Take for example if a factory has an untimely malfunction with a particular machine, they need to act fast to get it running again. Finding the part without delay is first priority and site speed as well as the functionality to buy on a mobile device from the factory floor will make or break their online journey. Google states that site uploads above 3 seconds make a massive impact on sales. If page load goes from 1-3 seconds the bounce rate increases by 32%. If it moves out to 5 seconds this jumps to 90%. Plus locating the product quickly via easy to use search will also impact. This is where machine learning can really come into its own. Machines are faster than humans and can save us time, effort and cost in classifying products to make them easier for shoppers to find on your site. Machine learning makes the classification of product catalogues a breeze, while also delivering the possibility of increased personalization – user site clicks are recorded, and the machine begins to understand preferences, recommending the products it believes users want to see and buy.  

Through analyzing collective buyer behavior and generating recommendations relating to previous preferences the retailer is also able to make intelligent decisions around the needs of their customers and what they may like to buy, showing them their options: “Others who bought this, also bought this.”

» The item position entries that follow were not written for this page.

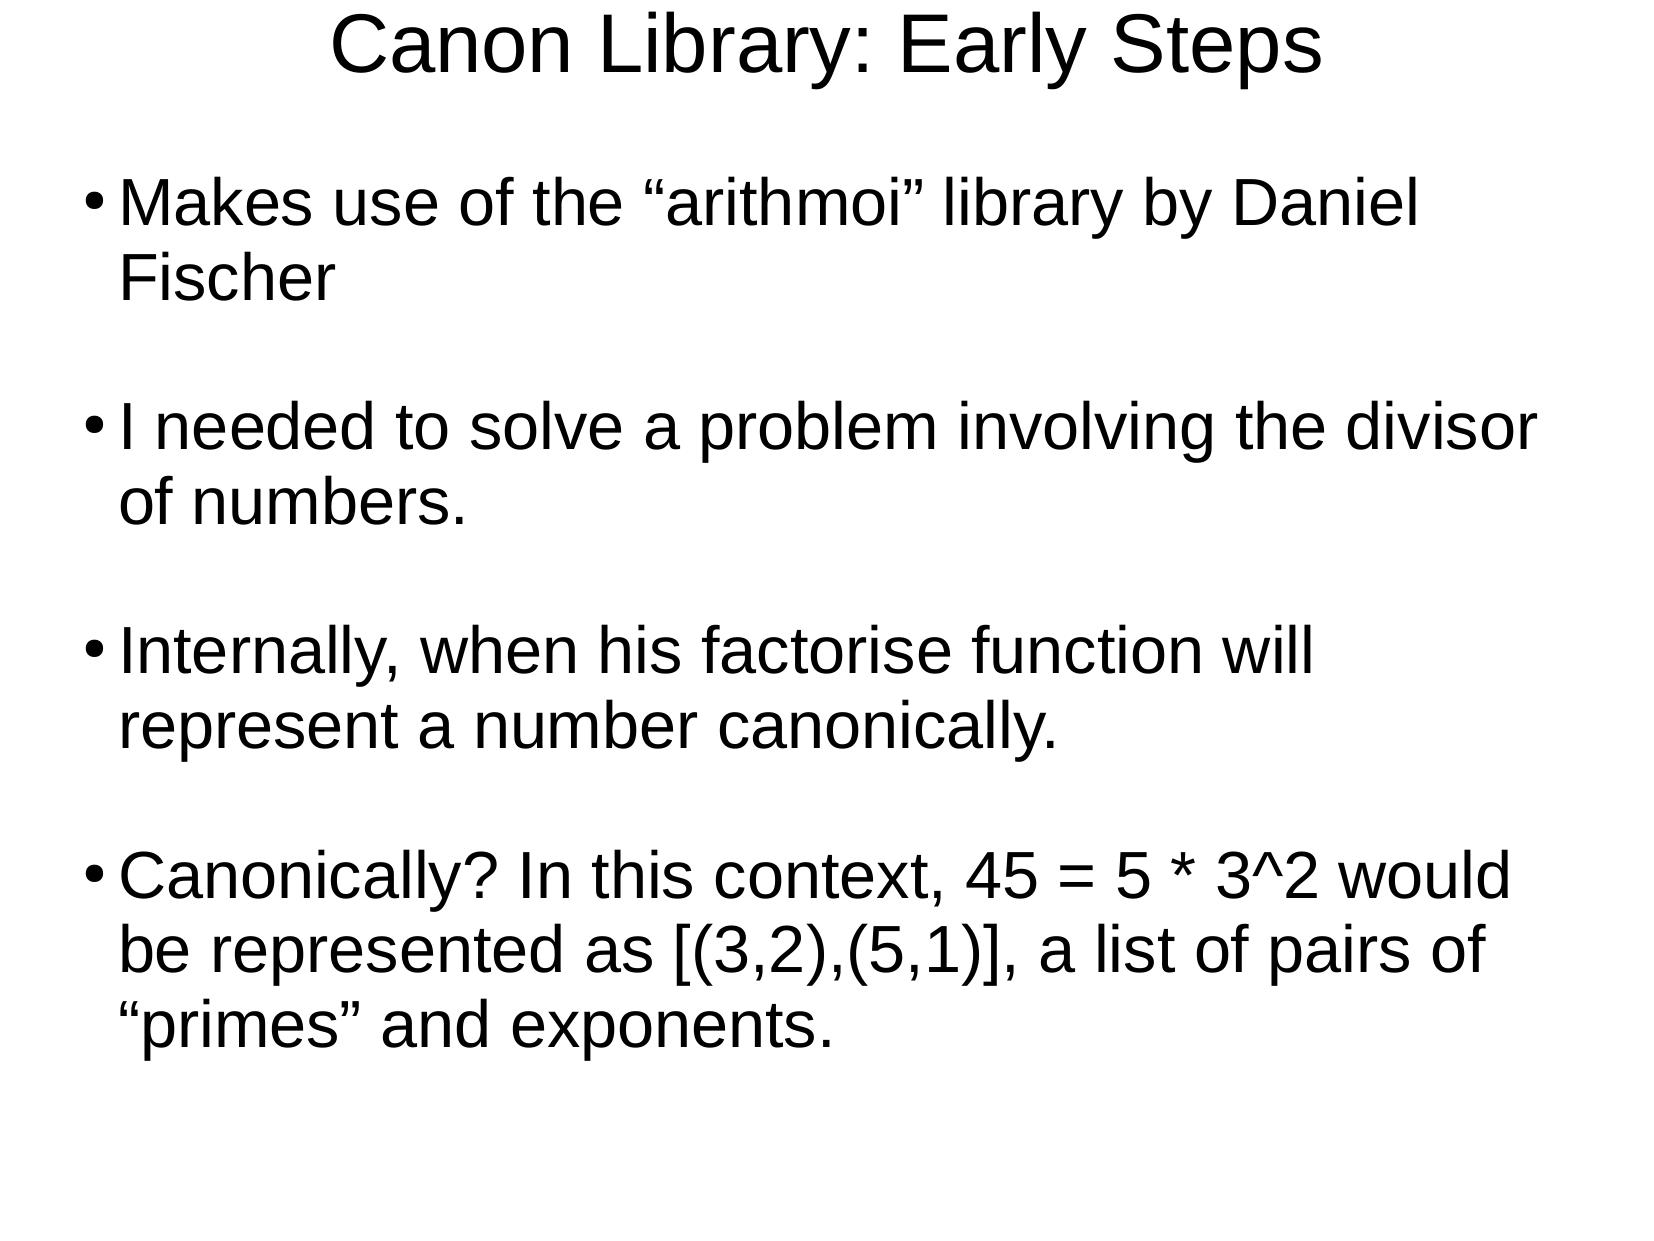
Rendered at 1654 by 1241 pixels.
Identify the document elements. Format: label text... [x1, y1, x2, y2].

subtitle Canon Library: Early Steps Makes use of the “arithmoi” library by Daniel Fischer I needed to solve a problem involving the divisor of numbers. Internally, when his factorise function will represent a number canonically. Canonically? In this context, 45 = 5 * 3^2 would be represented as [(3,2),(5,1)], a list of pairs of “primes” and exponents. [82, 0, 1571, 1061]
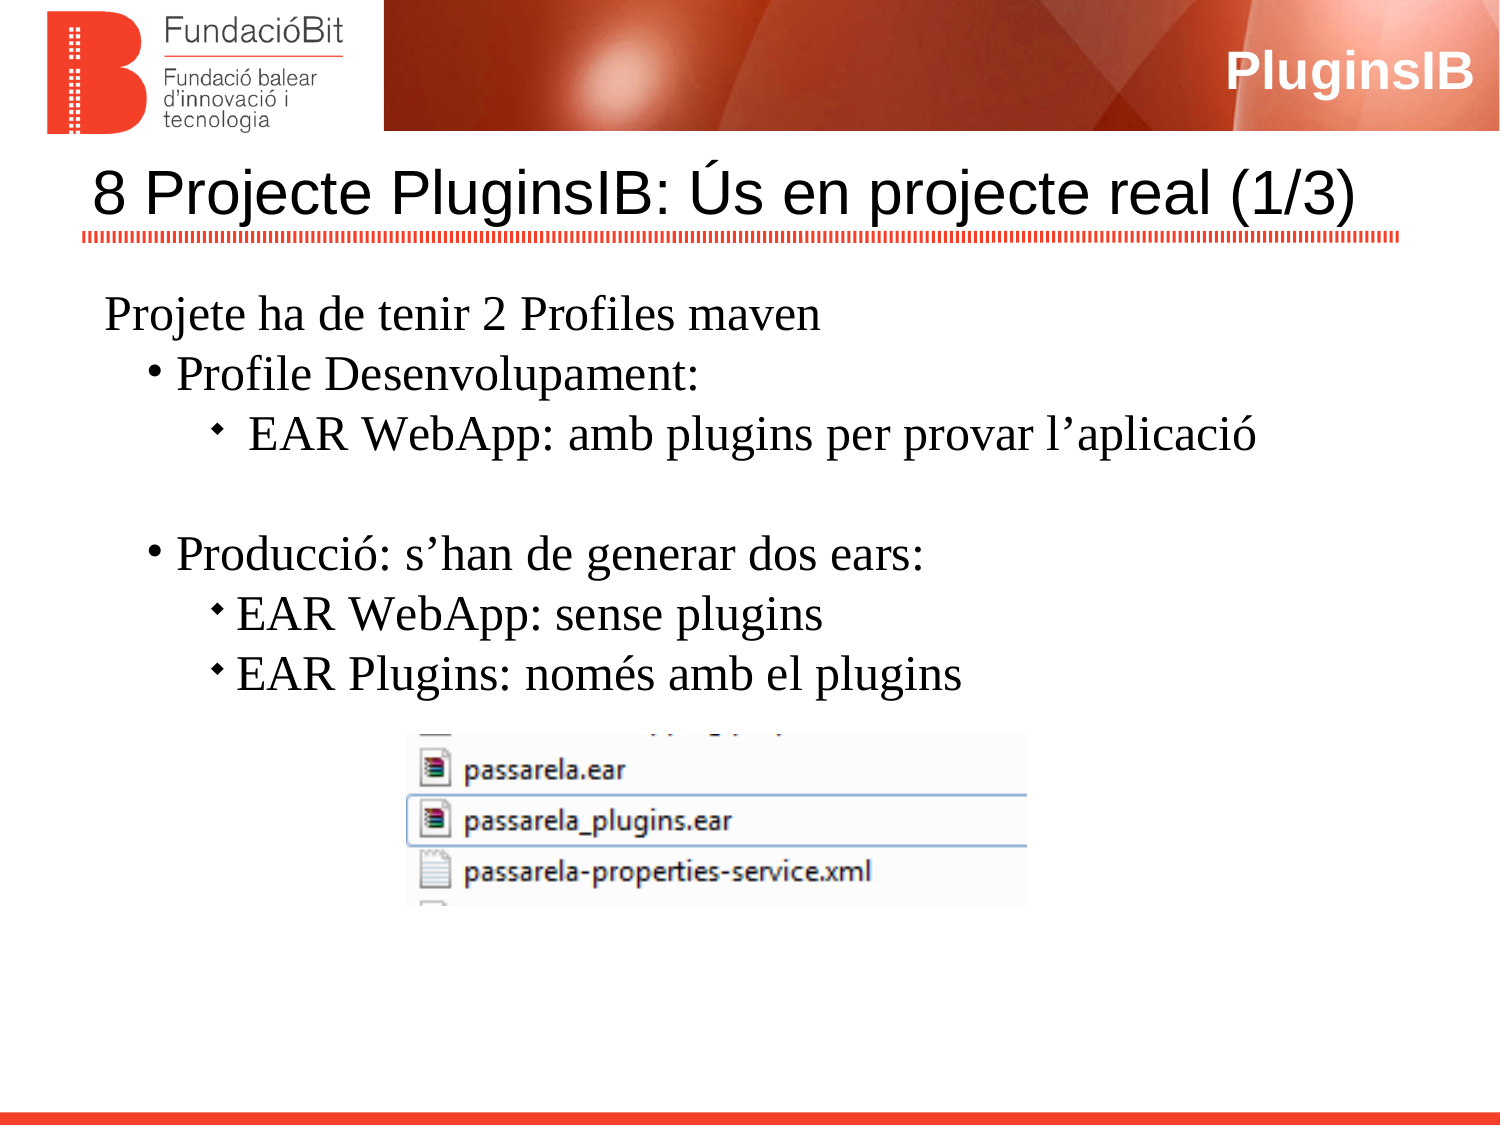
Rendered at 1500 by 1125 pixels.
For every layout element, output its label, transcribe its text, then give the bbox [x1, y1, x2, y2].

text_box Projete ha de tenir 2 Profiles maven Profile Desenvolupament: EAR WebApp: amb plugins per provar l’aplicació Producció: s’han de generar dos ears: EAR WebApp: sense plugins EAR Plugins: només amb el plugins [90, 273, 1313, 708]
list 8 Projecte PluginsIB: Ús en projecte real (1/3) [40, 158, 1426, 237]
title PluginsIB [324, 19, 1477, 123]
picture [406, 734, 1027, 906]
picture [383, 0, 1500, 131]
picture [47, 11, 343, 134]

In the case of our machine part, a preferred brand may also be identifiable via search history allowing a more tailored suggestion in future. Building up detailed profiles of purchasers may also unveil previous issues that were resolved via other products available on the site. And where there are multiple colleagues purchasing products, the site holds the information as ‘one organization’ making it easier for those colleagues to see past purchases and history.

A more targeted, more relevant and more personalized experience for your customers makes finding what they want easier and more enjoyable and boosts your revenues as well.